**Exercise description:**
Rewrite every line in the rows below with "phylum" replaced by "division", keeping everything else unchanged, and leave out the pictures.

**Records for this exercise:**
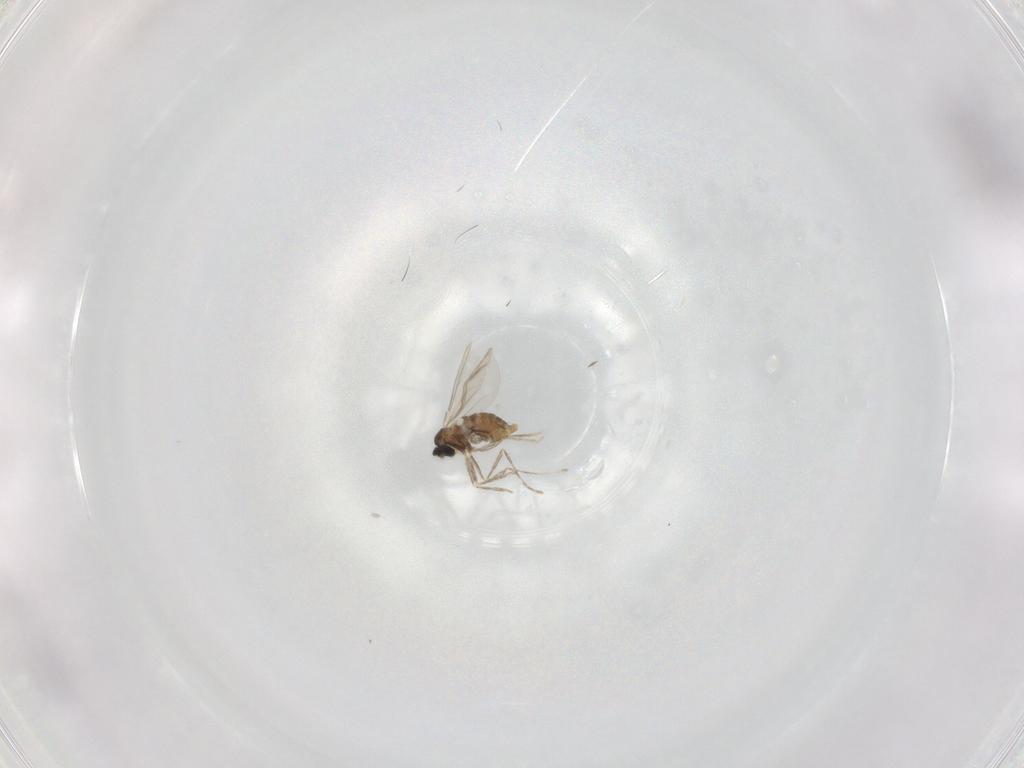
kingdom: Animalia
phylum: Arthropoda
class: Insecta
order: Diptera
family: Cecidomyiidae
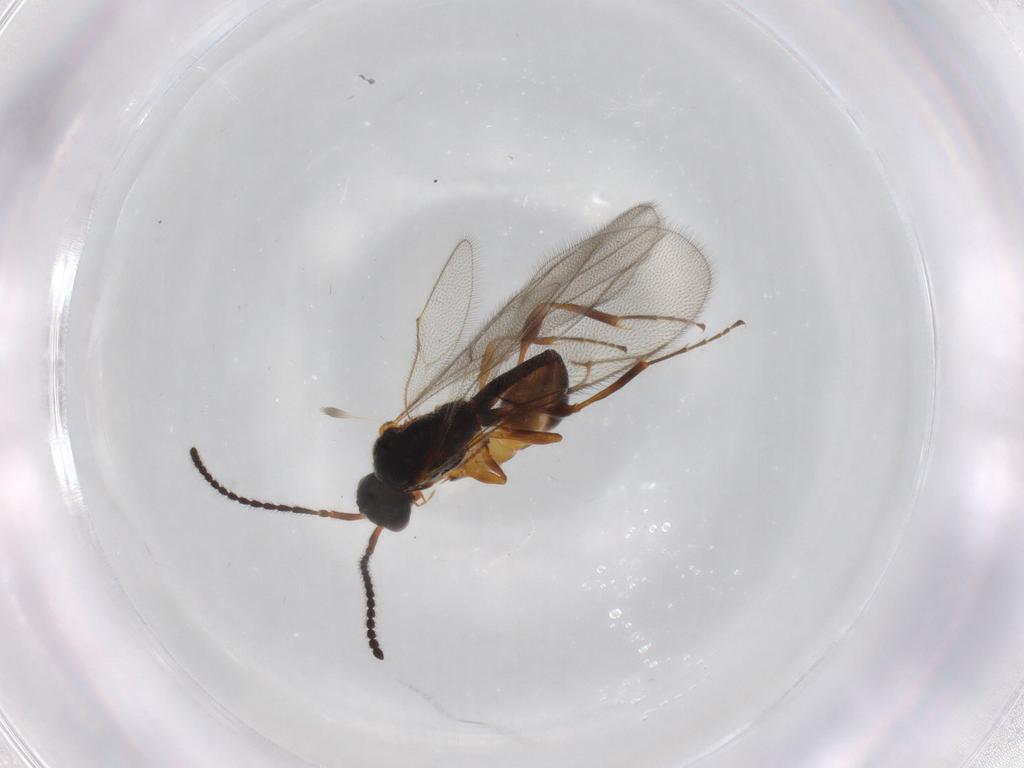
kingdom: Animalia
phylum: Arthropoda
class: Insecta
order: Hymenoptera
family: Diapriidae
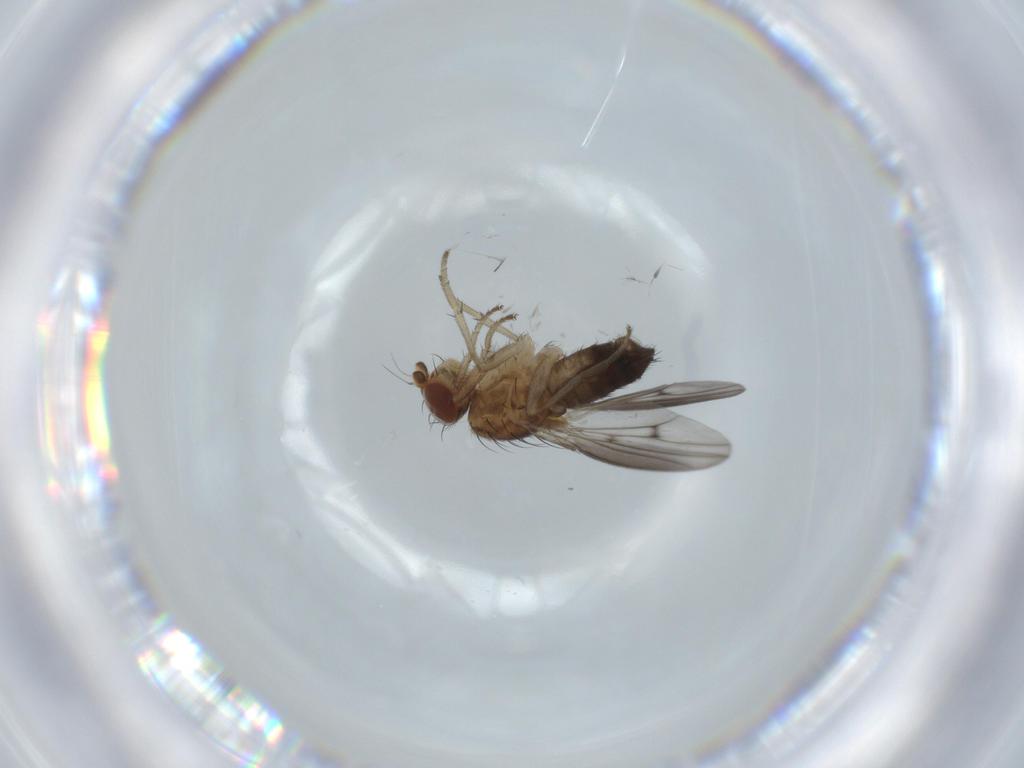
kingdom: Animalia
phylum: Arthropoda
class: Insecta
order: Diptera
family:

**Task response:**
kingdom: Animalia
division: Arthropoda
class: Insecta
order: Diptera
family: Cecidomyiidae
kingdom: Animalia
division: Arthropoda
class: Insecta
order: Hymenoptera
family: Diapriidae
kingdom: Animalia
division: Arthropoda
class: Insecta
order: Diptera
family:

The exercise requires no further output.